- Born: Nicholas Anthony Geiss November 16, 1924 Manhattan, New York City, U.S.
- Died: January 21, 2011 (aged 86) Manhattan, New York City, U.S.
- Education: Cornell University
- Occupations: Producer; screenwriter; songwriter; lyricist; author;
- Years active: 1967–2009
- Spouse: Phyllis Eisen (d. 2010)

= Tony Geiss =

American film producer

Nicholas Anthony "Tony" Geiss (November 16, 1924 – January 21, 2011) was an American producer, screenwriter, songwriter, lyricist and author, known principally for his children's work. During his time at Sesame Street, he often collaborated with Judy Freudberg and co-created Elmo's World with her. He co-wrote the animated film An American Tail (1986) and co-created The Land Before Time franchise. Geiss won 17 Daytime Emmy Awards and was nominated for a Primetime Emmy Award in 1984.

==Biography==
Geiss was born in Manhattan to Jewish immigrants Alexander "Alec" Geiss (1896–1974) and Doris Marjorie Thirer (1899–1980). He grew up in Greenwich Village, where he was exposed to the arts and entertainment. His father, who was born in Kropyvnytskyi, Ukraine, was a painter and animator, best known for his work at Columbia' Screen Gems studio. His mother, a press agent, was born in England of Romanian and Polish descent, and helped promote American interest in foreign films after World War II.
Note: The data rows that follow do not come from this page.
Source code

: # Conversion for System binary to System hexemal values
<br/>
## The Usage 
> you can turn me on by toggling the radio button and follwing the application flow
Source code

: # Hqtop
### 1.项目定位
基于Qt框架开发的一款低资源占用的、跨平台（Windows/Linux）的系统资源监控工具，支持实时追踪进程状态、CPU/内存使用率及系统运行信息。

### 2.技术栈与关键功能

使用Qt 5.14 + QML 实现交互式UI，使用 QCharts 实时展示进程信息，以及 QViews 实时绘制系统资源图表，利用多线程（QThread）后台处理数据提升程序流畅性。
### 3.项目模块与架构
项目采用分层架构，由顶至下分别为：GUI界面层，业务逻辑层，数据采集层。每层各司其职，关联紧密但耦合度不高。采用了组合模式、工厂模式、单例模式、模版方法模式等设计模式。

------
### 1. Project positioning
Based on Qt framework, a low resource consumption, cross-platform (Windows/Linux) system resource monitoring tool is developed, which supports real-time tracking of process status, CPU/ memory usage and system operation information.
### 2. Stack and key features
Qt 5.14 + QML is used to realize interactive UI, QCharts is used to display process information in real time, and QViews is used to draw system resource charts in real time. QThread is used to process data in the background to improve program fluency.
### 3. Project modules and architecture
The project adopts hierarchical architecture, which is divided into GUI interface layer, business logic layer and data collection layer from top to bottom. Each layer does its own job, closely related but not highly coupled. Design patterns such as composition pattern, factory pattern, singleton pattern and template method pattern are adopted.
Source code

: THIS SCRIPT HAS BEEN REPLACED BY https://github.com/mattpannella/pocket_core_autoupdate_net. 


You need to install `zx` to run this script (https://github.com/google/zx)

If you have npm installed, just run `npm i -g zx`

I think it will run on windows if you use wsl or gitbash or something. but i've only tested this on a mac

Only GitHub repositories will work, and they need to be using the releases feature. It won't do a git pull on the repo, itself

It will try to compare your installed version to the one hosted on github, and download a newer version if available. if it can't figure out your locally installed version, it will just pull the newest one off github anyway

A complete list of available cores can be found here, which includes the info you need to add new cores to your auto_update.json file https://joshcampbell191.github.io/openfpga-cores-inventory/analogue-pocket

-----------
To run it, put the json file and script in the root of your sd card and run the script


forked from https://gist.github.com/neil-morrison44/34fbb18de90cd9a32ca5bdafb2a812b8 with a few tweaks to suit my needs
Geiss served two years as a radar technician in the US Navy during WWII. He graduated from Cornell University in 1946.

Geiss wrote for The David Frost Show and for comedians including Dick Cavett and Bill Cosby.

Geiss was a staff writer and songwriter for Sesame Street and wrote for characters Elmo, Big Bird, and Kermit the Frog. He wrote Don't Eat the Pictures (1983), for which he was nominated for a Primetime Emmy Award.

Geiss was a writer for The Land Before Time (1988) and the associated book. He was also a producer and writer for the Don Bluth film An American Tail (1986).

Geiss died at the age of 86 on January 21, 2011, from complications from a neck injury caused by a fall at his home in Manhattan, New York.